THE STREETS OF BUENOS AIRES β 600,000 PEOPLE FOR ONE CAR
This energy didn't start in Miami. Exactly one week earlier, on April 26, on a temporary 2-kilometre street circuit set up in the Palermo neighbourhood of Buenos Aires, Colapinto put on a proper show.
He took the 2012 Lotus E20 β repainted in Alpine colours β through the streets. Then came the legendary replica β Juan Manuel Fangio's championship-era Mercedes W196. 600,000 people on the streets β according to Motorsport.com, that number exceeds the attendance of many actual Grands Prix.

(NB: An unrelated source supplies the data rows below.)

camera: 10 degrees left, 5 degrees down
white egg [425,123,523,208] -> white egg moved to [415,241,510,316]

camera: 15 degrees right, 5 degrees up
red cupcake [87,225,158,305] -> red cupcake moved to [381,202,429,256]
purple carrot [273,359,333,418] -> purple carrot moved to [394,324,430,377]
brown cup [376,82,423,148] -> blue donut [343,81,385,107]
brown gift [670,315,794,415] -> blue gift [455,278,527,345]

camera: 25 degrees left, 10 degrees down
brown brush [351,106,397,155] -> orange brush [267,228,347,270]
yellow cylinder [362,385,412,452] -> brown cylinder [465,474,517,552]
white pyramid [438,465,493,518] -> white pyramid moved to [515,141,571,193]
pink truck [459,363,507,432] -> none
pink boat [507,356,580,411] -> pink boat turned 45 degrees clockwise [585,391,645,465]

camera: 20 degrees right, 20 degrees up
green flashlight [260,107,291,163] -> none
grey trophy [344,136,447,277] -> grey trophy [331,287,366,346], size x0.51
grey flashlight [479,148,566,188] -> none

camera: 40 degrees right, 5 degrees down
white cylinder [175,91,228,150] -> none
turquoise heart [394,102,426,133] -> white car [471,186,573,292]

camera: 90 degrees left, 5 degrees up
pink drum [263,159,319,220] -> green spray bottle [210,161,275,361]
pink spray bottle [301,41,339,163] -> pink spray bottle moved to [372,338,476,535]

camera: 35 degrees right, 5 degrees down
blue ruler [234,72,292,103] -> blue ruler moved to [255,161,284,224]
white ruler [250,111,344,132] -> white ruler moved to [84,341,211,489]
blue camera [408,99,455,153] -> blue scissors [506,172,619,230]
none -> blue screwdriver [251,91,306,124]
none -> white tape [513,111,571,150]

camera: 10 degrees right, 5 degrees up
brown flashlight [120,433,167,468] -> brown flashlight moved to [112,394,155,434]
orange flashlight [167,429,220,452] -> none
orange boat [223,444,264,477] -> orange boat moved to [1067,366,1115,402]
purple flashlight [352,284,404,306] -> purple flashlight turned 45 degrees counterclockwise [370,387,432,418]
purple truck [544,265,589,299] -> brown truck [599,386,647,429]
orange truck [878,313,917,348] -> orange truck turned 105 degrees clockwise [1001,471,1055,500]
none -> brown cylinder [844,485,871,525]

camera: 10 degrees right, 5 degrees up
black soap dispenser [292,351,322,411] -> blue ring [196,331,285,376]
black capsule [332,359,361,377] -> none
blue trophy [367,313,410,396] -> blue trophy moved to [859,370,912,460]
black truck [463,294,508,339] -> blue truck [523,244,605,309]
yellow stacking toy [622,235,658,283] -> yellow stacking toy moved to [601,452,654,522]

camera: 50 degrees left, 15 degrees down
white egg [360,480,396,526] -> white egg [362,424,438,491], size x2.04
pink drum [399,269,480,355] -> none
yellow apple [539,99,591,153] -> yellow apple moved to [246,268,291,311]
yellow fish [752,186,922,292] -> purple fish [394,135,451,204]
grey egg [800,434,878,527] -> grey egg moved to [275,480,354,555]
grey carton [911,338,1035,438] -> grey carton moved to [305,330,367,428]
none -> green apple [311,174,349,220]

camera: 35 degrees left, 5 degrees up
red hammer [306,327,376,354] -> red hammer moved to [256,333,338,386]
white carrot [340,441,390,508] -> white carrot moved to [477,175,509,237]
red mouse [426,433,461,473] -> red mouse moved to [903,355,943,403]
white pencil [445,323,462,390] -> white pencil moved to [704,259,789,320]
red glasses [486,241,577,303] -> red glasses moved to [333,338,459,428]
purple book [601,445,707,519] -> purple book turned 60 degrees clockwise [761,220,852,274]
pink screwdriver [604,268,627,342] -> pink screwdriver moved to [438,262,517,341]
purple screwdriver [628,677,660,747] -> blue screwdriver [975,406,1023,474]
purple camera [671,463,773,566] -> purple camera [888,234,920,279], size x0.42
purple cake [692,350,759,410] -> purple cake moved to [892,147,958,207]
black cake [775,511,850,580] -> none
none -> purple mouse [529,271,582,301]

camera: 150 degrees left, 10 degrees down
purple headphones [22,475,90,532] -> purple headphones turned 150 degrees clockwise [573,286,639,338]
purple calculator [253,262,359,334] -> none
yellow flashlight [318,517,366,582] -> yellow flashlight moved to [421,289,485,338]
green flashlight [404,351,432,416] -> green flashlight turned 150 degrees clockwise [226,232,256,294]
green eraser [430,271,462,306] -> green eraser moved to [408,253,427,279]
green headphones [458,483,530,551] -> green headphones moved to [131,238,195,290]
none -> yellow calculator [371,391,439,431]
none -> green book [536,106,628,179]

"We are the best fans in the world. Argentina deserves to return to the Formula 1 calendar," Colapinto said.
WILL THERE BE AN ARGENTINE GRAND PRIX?
Argentina last hosted Formula 1 in 1998. Twenty-eight years have passed since then. But the picture is changing now. Buenos Aires' legendary Oscar y Juan Galvez Autodrome is undergoing serious reconstruction and has already secured the right to host MotoGP from 2027.
The message to Stefano Domenicali and F1's bosses has already been sent. 600,000 fans on the streets, Colapinto in the top ten and Lionel Messi in the paddock β Argentine motorsport has kicked the door down. The rest is just a matter of time and money.